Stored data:
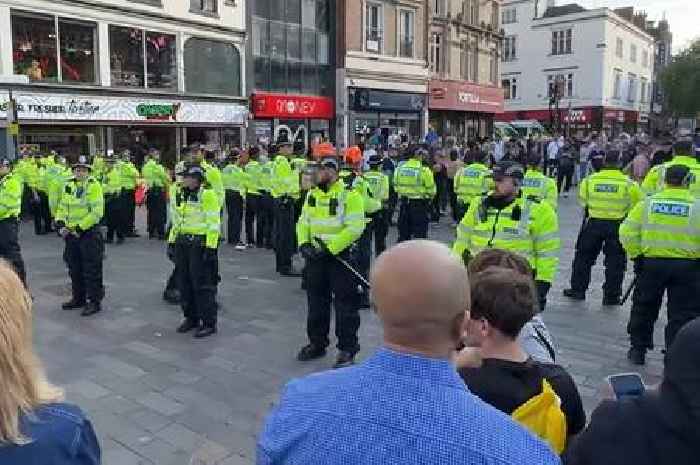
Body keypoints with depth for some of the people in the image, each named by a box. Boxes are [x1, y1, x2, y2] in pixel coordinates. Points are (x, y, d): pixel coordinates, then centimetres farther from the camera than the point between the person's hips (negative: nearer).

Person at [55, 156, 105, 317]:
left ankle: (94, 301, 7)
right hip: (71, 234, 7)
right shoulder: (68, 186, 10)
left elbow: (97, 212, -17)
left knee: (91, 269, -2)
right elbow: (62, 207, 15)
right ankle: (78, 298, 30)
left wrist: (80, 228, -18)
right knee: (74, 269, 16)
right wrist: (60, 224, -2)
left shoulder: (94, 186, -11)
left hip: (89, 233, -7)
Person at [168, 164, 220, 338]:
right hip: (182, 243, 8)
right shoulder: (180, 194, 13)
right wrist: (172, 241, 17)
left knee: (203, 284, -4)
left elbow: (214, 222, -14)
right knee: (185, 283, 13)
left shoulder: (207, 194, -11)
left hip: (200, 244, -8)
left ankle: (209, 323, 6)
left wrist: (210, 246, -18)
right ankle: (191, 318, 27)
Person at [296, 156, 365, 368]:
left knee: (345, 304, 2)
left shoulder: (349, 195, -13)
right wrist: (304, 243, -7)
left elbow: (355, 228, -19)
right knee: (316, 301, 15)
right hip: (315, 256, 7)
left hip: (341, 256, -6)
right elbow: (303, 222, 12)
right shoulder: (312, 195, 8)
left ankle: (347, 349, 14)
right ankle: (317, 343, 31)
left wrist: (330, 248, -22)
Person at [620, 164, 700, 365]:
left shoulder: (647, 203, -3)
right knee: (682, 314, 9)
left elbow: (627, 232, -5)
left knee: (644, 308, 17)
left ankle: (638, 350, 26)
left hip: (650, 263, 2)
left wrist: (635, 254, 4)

WORK TO COMPLETE –
Copy out, with no changes, every line from the one containing "left elbow: (97, 212, -17)" up to and including the one containing "right wrist: (172, 241, 17)".

OUTPUT FOR THIS EXERCISE –
left elbow: (97, 212, -17)
left knee: (91, 269, -2)
right elbow: (62, 207, 15)
right ankle: (78, 298, 30)
left wrist: (80, 228, -18)
right knee: (74, 269, 16)
right wrist: (60, 224, -2)
left shoulder: (94, 186, -11)
left hip: (89, 233, -7)
Person at [168, 164, 220, 338]:
right hip: (182, 243, 8)
right shoulder: (180, 194, 13)
right wrist: (172, 241, 17)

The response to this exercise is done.